Like all intelligent women who value their health, my PRACTICAL SILESIAN WIFE went to the oncology unit here in Gliwice to have her breasts checked. Three hours in the waiting room, chatting away to the other worried and hopeful patients, worried and hopeful herself because no-one knows more than doctors what breed of lurking demons your body can propel against you.
She left with good news, and unlocking her bike by the entrance, she was approached by a man who she’d seen in the waiting room with his mother.
‘Hello,’ he said, his head bowed, slightly nervous on account of what he had to say next. ‘I was wondering if I could have your phone number…and maybe…eh…we could meet? For a coffee?’
My PSW smiled, thanked him for his interest but admitted she was married with kids.
‘This was remarkable,’ she told me later.
‘What’s so remarkable?’ I asked. ‘You’re an attractive woman, in the full bloom of life – don’t be so hard on yourself.’
But like most Polish women, my PSW can’t take a compliment, making a face as if she’d just ingested a tarantula cookie baked by Angelina Jolie.
‘What was remarkable is him asking me out after seeing me in the waiting room – for all he knows, I could be sick, yet he didn’t care – how many Polish men would do this?’
I told her I didn’t know how many Polish men would take a chance and ask out a potentially sick woman.

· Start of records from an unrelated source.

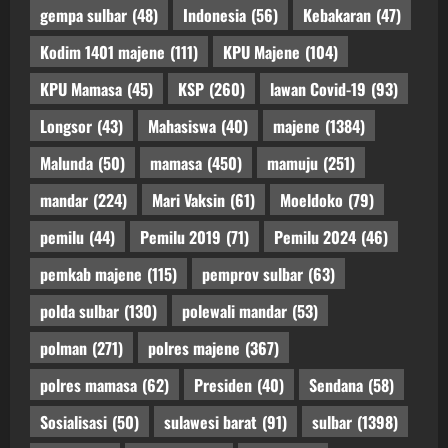
gempa sulbar
(48)
Indonesia
(56)
Kebakaran
(47)
Kodim 1401 majene
(111)
KPU Majene
(104)
KPU Mamasa
(45)
KSP
(260)
lawan Covid-19
(93)
Longsor
(43)
Mahasiswa
(40)
majene
(1384)
Malunda
(50)
mamasa
(450)
mamuju
(251)
mandar
(224)
Mari Vaksin
(61)
Moeldoko
(79)
pemilu
(44)
Pemilu 2019
(71)
Pemilu 2024
(46)
pemkab majene
(115)
pemprov sulbar
(63)
polda sulbar
(130)
polewali mandar
(53)
polman
(271)
polres majene
(367)
polres mamasa
(62)
Presiden
(40)
Sendana
(58)
Sosialisasi
(50)
sulawesi barat
(91)
sulbar
(1398)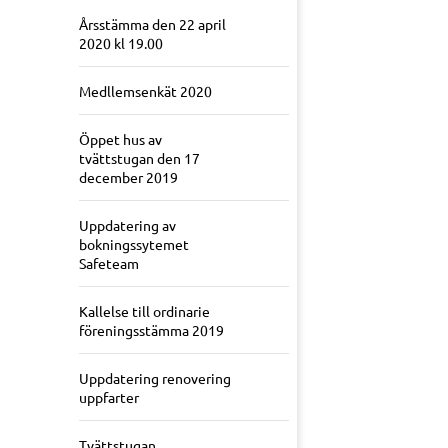
Årsstämma den 22 april
2020 kl 19.00
Medllemsenkät 2020
Öppet hus av
tvättstugan den 17
december 2019
Uppdatering av
bokningssytemet
Safeteam
Kallelse till ordinarie
föreningsstämma 2019
Uppdatering renovering
uppfarter
Tvättstugan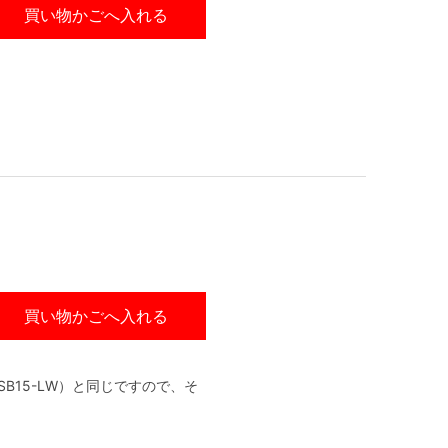
買い物かごへ入れる
買い物かごへ入れる
B15-LW）と同じですので、そ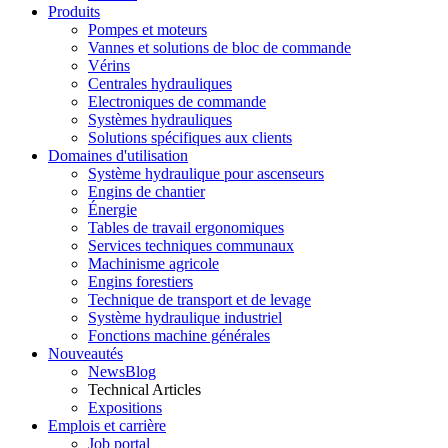
Produits
Pompes et moteurs
Vannes et solutions de bloc de commande
Vérins
Centrales hydrauliques
Electroniques de commande
Systèmes hydrauliques
Solutions spécifiques aux clients
Domaines d'utilisation
Système hydraulique pour ascenseurs
Engins de chantier
Énergie
Tables de travail ergonomiques
Services techniques communaux
Machinisme agricole
Engins forestiers
Technique de transport et de levage
Système hydraulique industriel
Fonctions machine générales
Nouveautés
NewsBlog
Technical Articles
Expositions
Emplois et carrière
Job portal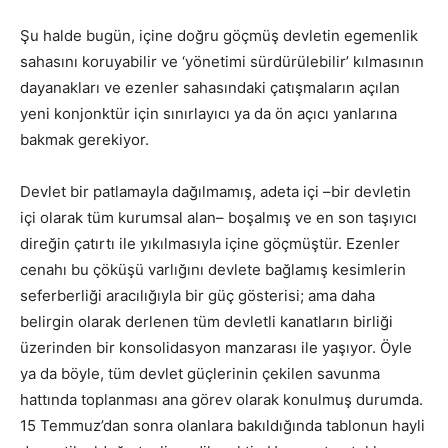
Şu halde bugün, içine doğru göçmüş devletin egemenlik
sahasını koruyabilir ve ‘yönetimi sürdürülebilir’ kılmasının
dayanakları ve ezenler sahasındaki çatışmaların açılan
yeni konjonktür için sınırlayıcı ya da ön açıcı yanlarına
bakmak gerekiyor.
Devlet bir patlamayla dağılmamış, adeta içi –bir devletin
içi olarak tüm kurumsal alan– boşalmış ve en son taşıyıcı
direğin çatırtı ile yıkılmasıyla içine göçmüştür. Ezenler
cenahı bu çöküşü varlığını devlete bağlamış kesimlerin
seferberliği aracılığıyla bir güç gösterisi; ama daha
belirgin olarak derlenen tüm devletli kanatların birliği
üzerinden bir konsolidasyon manzarası ile yaşıyor. Öyle
ya da böyle, tüm devlet güçlerinin çekilen savunma
hattında toplanması ana görev olarak konulmuş durumda.
15 Temmuz’dan sonra olanlara bakıldığında tablonun hayli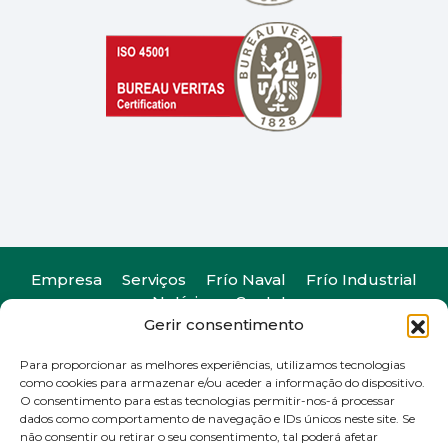
Empresa
Serviços
Frío Naval
Frío Industrial
Notícias
Contato
Gerir consentimento
Para proporcionar as melhores experiências, utilizamos tecnologias
como cookies para armazenar e/ou aceder a informação do dispositivo.
O consentimento para estas tecnologias permitir-nos-á processar
Camiño do Romeu 25, 36330. Vigo, Pontevedra
dados como comportamento de navegação e IDs únicos neste site. Se
T
+34 986 29 45 38
| F +34 986 20 88 05
não consentir ou retirar o seu consentimento, tal poderá afetar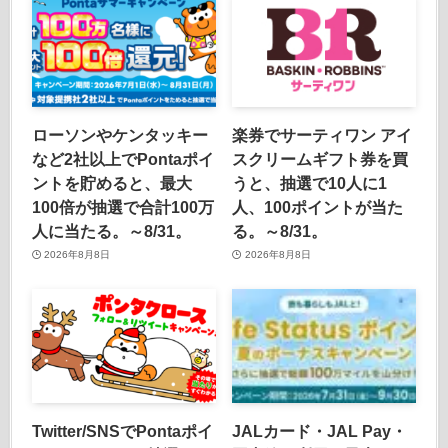
ローソンやケンタッキー
楽券でサーティワン アイ
など2社以上でPontaポイ
スクリームギフト券を買
ントを貯めると、最大
うと、抽選で10人に1
100倍が抽選で合計100万
人、100ポイントが当た
人に当たる。～8/31。
る。～8/31。
2026年8月8日
2026年8月8日
Twitter/SNSでPontaポイ
JALカード・JAL Pay・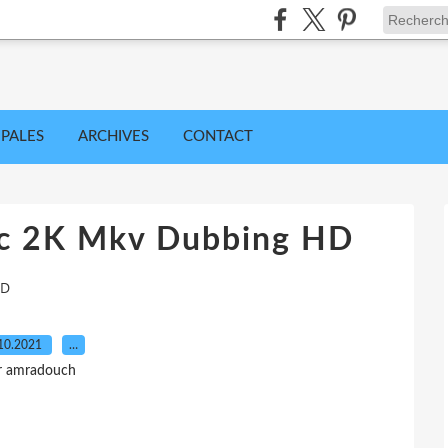
IPALES
ARCHIVES
CONTACT
ec 2K Mkv Dubbing HD
HD
10.2021
…
r amradouch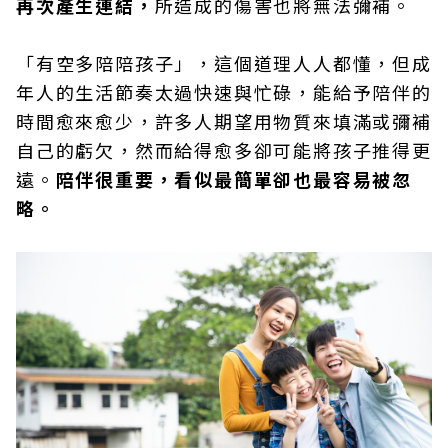
再次產生連結，
所造成的傷害也將無法彌補。
「有空多陪陪孩子」，這個道理人人都懂，但成
年人的生活節奏太過快速與忙碌，能給予陪伴的
時間愈來愈少，許多人期望用物質來填滿或彌補
自己的虧欠，然而給得愈多卻可能將孩子推得更
遠。
陪伴很重要，看似最簡單卻也最容易被忽
略。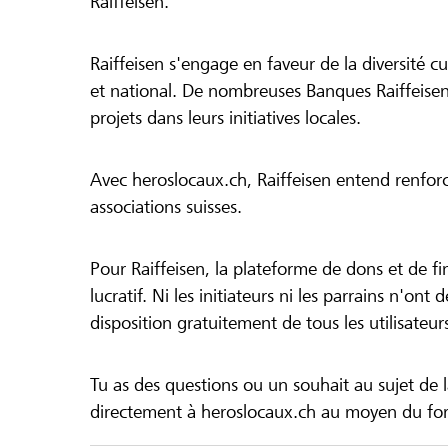
Raiffeisen.
Raiffeisen s'engage en faveur de la diversité cul
et national. De nombreuses Banques Raiffeisen
projets dans leurs initiatives locales.
Avec heroslocaux.ch, Raiffeisen entend renfor
associations suisses.
Pour Raiffeisen, la plateforme de dons et de f
lucratif. Ni les initiateurs ni les parrains n'ont
disposition gratuitement de tous les utilisateur
Tu as des questions ou un souhait au sujet de 
directement à heroslocaux.ch au moyen du form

I don’t have these conversations with my male friends here.
But it’s a damn good question. So let me set the scene: you meet a woman in hospital, she’s got a body like a Coke bottle, when she walks she jiggles like jelly on a plate, the top half of her at least, down below she’s got well-sprung thighs like a thrilling, adolescent Impala and every time she looks in your direction your pants snap about two-inches shorter.
You get talking to her and boy oh boy, the sequence of the words coming out her mouth tells you she’s funny and smart and the feeling in your groin dissipates, moves north until your heart is subsumed with an analgesic glow! So what do you do? Ask her out? Yes, by god! But hold on – time-out for a minute. Your emotions are still marching upwards, the warm, chocolate feeling in your chest as been replaced by a cold logic forming like icicles in your brain as you wonder, ‘what is she doing here in hospital? What’s wrong with her?’

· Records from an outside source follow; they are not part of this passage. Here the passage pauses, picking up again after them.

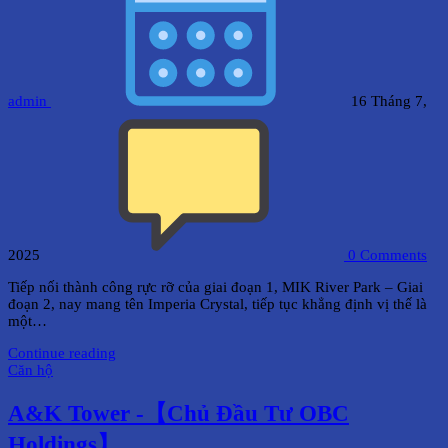
admin
16 Tháng 7,
2025
0
Comments
Tiếp nối thành công rực rỡ của giai đoạn 1, MIK River Park – Giai
đoạn 2, nay mang tên Imperia Crystal, tiếp tục khẳng định vị thế là
một…
Continue reading
Căn hộ
A&K Tower -【Chủ Đầu Tư OBC
Holdings】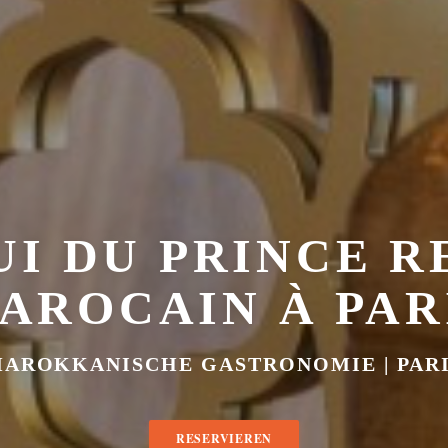
I DU PRINCE 
AROCAIN À PAR
U PRINCE REST
AROKKANISCHE GASTRONOMIE
|
PAR
RESERVIEREN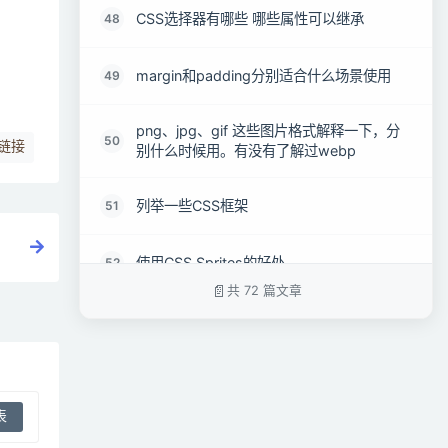
CSS选择器有哪些 哪些属性可以继承
48
margin和padding分别适合什么场景使用
49
png、jpg、gif 这些图片格式解释一下，分
50
链接
别什么时候用。有没有了解过webp
列举一些CSS框架
51
使用CSS Sprites的好处
52
共 72 篇文章
overflow属性在CSS中被用于什么
53
CSS的特异性是什么意思
54
什么是块级格式化上下文（BFC），如何工
55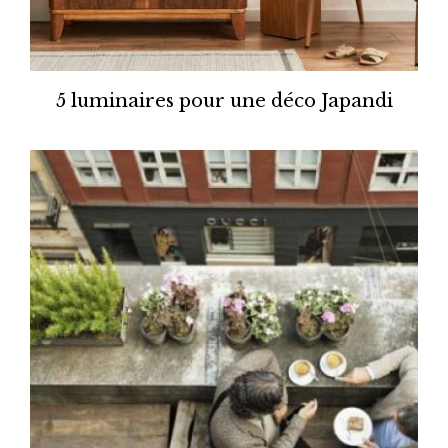
5 luminaires pour une déco Japandi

You start to look at your dream girl afresh; perhaps you actually mistook her smile for a grimace? Could it be her alluring sallow skin is nothing but a peculiar tint of jaundice and oh my god – she’s just after scratching her nose – isn’t that the first sign of intestinal parasites? Jesus H. Christ! Do I really need to be dating a woman with parasites – if we share the same comb will they get passed on to me?

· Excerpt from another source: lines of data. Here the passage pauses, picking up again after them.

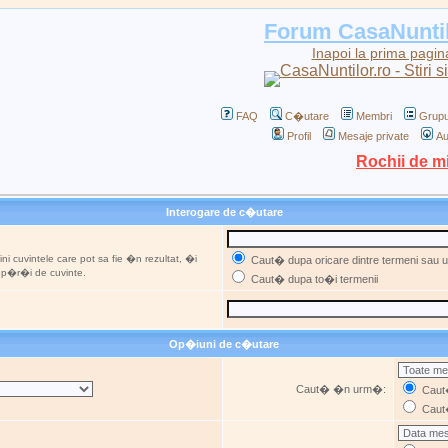
Forum CasaNunti
Inapoi la prima pagin
FAQ
C�utare
Membri
Grupu
Profil
Mesaje private
Au
Rochii de m
Interogare de c�utare
ni cuvintele care pot sa fie �n rezultat, �i
Caut� dupa oricare dintre termeni sau ut
u p�r�i de cuvinte.
Caut� dupa to�i termenii
Op�iuni de c�utare
Caut� �n urm�:
Caut�
Caut�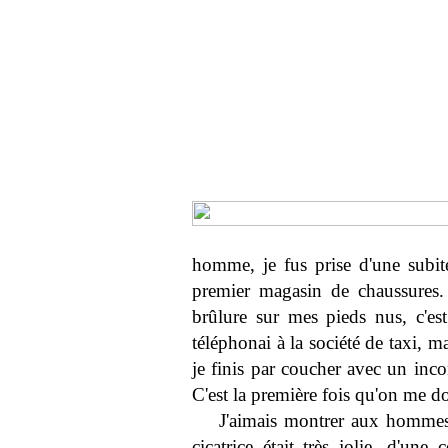
homme, je fus prise d'une subite
premier magasin de chaussures.
brûlure sur mes pieds nus, c'e
téléphonai à la société de taxi, m
je finis par coucher avec un inc
C'est la première fois qu'on me d
J'aimais montrer aux hommes 
cicatrice était très jolie, d'une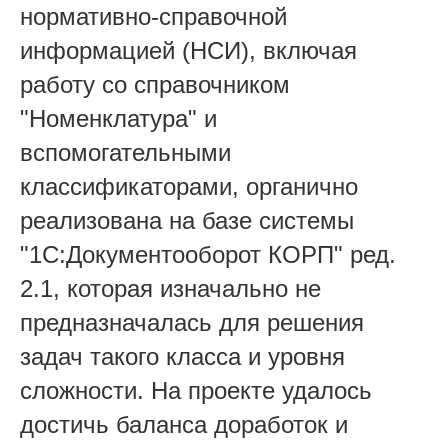
нормативно-справочной
информацией (НСИ), включая
работу со справочником
"Номенклатура" и
вспомогательными
классификаторами, органично
реализована на базе системы
"1С:Документооборот КОРП" ред.
2.1, которая изначально не
предназначалась для решения
задач такого класса и уровня
сложности. На проекте удалось
достичь баланса доработок и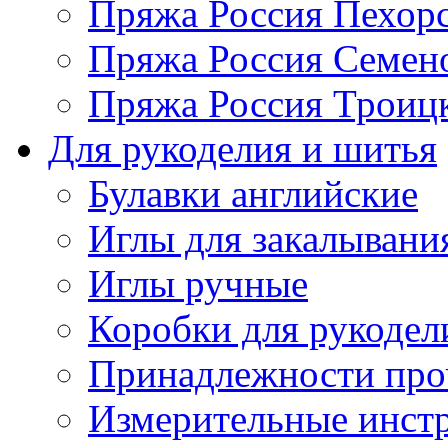
Пряжа Россия Пехорс
Пряжа Россия Семен
Пряжа Россия Троицк
Для рукоделия и шитья
Булавки английские
Иглы для закалывани
Иглы ручные
Коробки для рукодел
Принадлежности про
Измерительные инст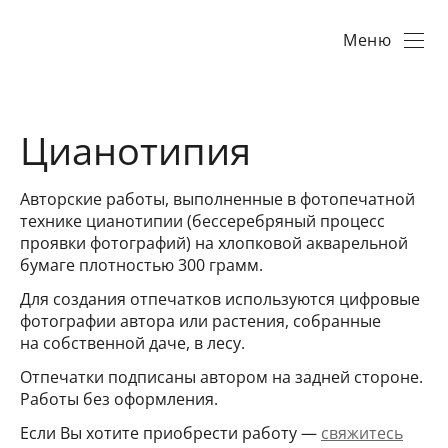
Меню
Цианотипия
Авторские работы, выполненные в фотопечатной
технике цианотипии (бессеребряный процесс
проявки фотографий) на хлопковой акварельной
бумаге плотностью 300 грамм.
Для создания отпечатков используются цифровые
фотографии автора или растения, собранные
на собственной даче, в лесу.
Отпечатки подписаны автором на задней стороне.
Работы без оформления.
Если Вы хотите приобрести работу —
свяжитесь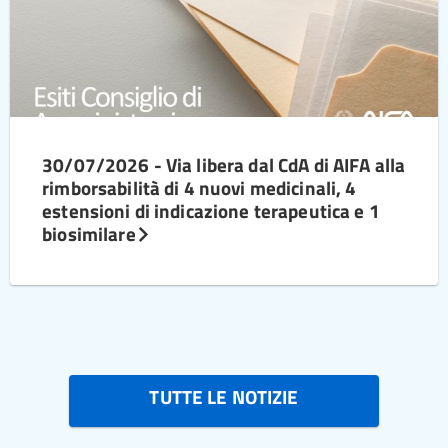
30/07/2026 - Via libera dal CdA di AIFA alla
rimborsabilità di 4 nuovi medicinali, 4
estensioni di indicazione terapeutica e 1
biosimilare
TUTTE LE NOTIZIE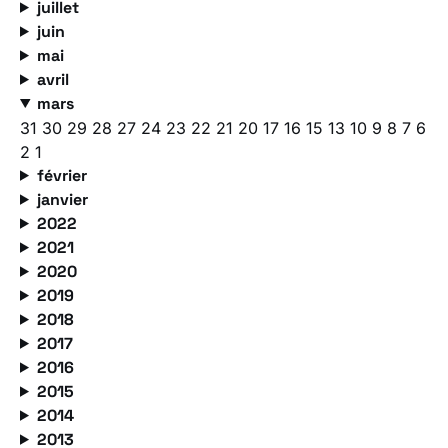
juillet
juin
mai
avril
mars
31
30
29
28
27
24
23
22
21
20
17
16
15
13
10
9
8
7
6
2
1
février
janvier
2022
2021
2020
2019
2018
2017
2016
2015
2014
2013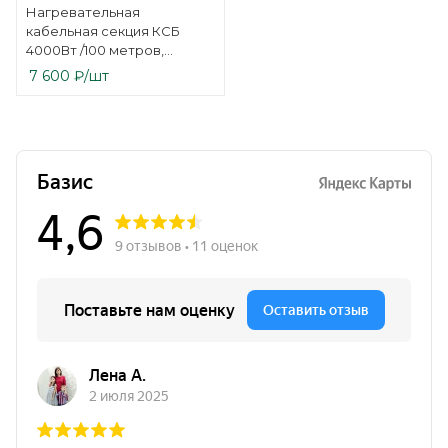
Нагревательная
кабельная секция КСБ
4000Вт /100 метров,
прогрев бетона
7 600
₽
/шт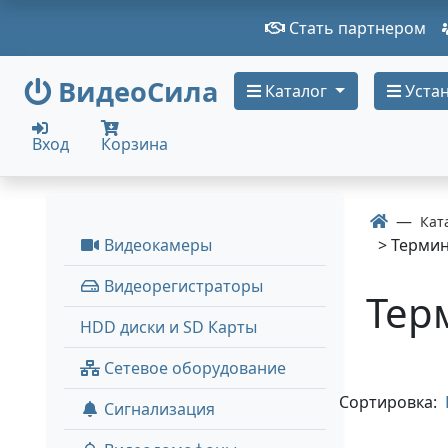
Стать партнером
ВидеоСила
Каталог
Устан
Вход
Корзина
Кат
Видеокамеры
> Термин
Видеорегистраторы
Тер
HDD диски и SD Карты
Сетевое оборудование
Сортировка:
Сигнализация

Would I be wrong in saying that most men would give up on asking her out, put their head down and continue on their way? Hands up, honestly, how many of you would take the chance? How many of you would say, ‘aw fuck it, I don’t care if her rare blood disorder turns her into a vegetable in six months time – I’ll wipe her ass and make her all the chicken soup she needs.’
No, I didn’t think so.
But the guy in the oncology waiting room didn’t mind and my wife admired this man who spoke with a strong Silesian accent. He was no Clooney, she said, a little rough around the edges, but deep down he reaffirmed her belief in the essential decency of Polish men.
Yep, there’s a good guy out there somewhere, either that or he was the one with the rare disease and wanted some sucker to look after him.